Two male colleagues smile at each other

Senior leaders are fluent in the language of priorities, execution, and deliverables. They are far less practiced at noticing how work feels, even though emotional climate shapes behaviour well before changes appear in metrics.

In environments that reward composure and control, naming difficult emotions is uncommon. When executive development consultant Ted Klein asks leaders to describe how work feels, responses often emerge in pairs. When urgency is mentioned, so is fatigue. Alongside feelings of pride, there is often a sense of frustration. 

For Klein, these contradictions indicate whether an individual’s needs are being met or if they are quietly eroding. Handled as data, these emotions reveal where pressure is distorting judgment, communication, or timing. 

“There’s something really tangible about the emotions in an organization,” Klein says.

In his upcoming three-day retreat at the John Molson Executive Centre, Flourishing Leadership in Challenging Times, Klein unpacks what it means to flourish under unfavourable circumstances, showing senior directors and decision-makers how to acknowledge tough feelings and respond to their teams’ discomfort sooner, rather than when things escalate.

“Pressure doesn’t stay internal,” Klein says. “It changes how people communicate, what they’re willing to risk, and what they hold back.”

The ability to flourish when all roads seem to lead to further uncertainty depends on whether emotional signals are avoided, or named and used to inform choices.
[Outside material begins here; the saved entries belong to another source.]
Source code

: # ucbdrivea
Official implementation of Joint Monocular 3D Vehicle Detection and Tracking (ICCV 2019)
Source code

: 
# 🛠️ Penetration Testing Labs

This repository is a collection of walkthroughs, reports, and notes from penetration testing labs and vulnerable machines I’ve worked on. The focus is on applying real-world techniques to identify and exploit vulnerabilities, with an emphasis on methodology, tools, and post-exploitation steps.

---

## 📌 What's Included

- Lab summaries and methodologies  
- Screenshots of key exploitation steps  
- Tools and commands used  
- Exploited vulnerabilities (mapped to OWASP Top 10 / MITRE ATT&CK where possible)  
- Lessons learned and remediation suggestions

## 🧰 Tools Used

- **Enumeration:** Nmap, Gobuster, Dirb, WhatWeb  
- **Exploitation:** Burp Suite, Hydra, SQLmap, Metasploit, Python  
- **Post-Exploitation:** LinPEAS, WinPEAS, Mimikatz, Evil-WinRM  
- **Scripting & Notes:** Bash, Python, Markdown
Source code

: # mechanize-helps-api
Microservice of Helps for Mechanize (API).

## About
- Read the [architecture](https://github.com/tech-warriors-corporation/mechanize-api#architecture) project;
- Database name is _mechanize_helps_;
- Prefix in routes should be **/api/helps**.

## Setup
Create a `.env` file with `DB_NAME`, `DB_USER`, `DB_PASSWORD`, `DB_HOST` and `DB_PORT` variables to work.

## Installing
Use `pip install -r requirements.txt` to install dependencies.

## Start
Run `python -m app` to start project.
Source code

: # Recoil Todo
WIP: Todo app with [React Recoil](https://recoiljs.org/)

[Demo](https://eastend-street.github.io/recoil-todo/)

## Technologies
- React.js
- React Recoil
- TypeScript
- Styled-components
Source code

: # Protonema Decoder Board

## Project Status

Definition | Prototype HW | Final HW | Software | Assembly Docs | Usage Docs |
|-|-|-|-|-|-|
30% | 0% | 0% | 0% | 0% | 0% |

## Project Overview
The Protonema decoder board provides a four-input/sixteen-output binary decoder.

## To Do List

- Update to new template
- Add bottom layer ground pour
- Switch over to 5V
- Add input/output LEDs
Turning cynicism into optimism

Sustained pressure shapes a team’s expectations. When efforts repeatedly fail to influence decision-makers, staffers can feel like their work is pointless and start to disengage. Cynicism takes hold when people conclude that their contributions don’t change outcomes.

“It’s very difficult to motivate people who have become cynical,” Klein notes.

What counters cynicism isn’t empty reassurance or feigned positivity, but evidence that efforts still yield results. When uncertainty is acknowledged head-on, and when people can see how their input informs decisions, they’ll want to participate meaningfully again.

Ted Klein, executive development consultant Ted Klein, executive development consultant

Likewise, Klein says optimism doesn’t need to be treated as false hope, but as confidence in a team’s capacity to find a workable path forward, even without clear solutions.

“Leadership needs to be optimistic that even if teams don’t have the solutions to a particular problem, they can find a solution that works,” he says.

Every gain matters

When teams move from one task to another with little opportunity to register progress, even meaningful wins are quickly absorbed by what needs to be done next. 

“We need to celebrate the small wins along the way,” says Klein. “If leaders aren't doing that, then people start to get demotivated. We also need to savour past victories because that helps us become more resilient. They remind us of deep satisfaction with the bigger journey.”

When effort goes unmarked, it registers as unresolved strain rather than usable momentum. Recognizing progress as it happens, including small gains and individual contributions, allows people to register that their work mattered.

Flourishing isn’t the outcome of success, Klein explains, but rather the capacity to keep it in view.

“What’s amazing is that through intentional activities, through developing the right habits, the right perspective, and the right story about our life, we can change our baseline,” he says. “So no matter what happens, we don’t just bounce back to where we were. We return to something stronger.”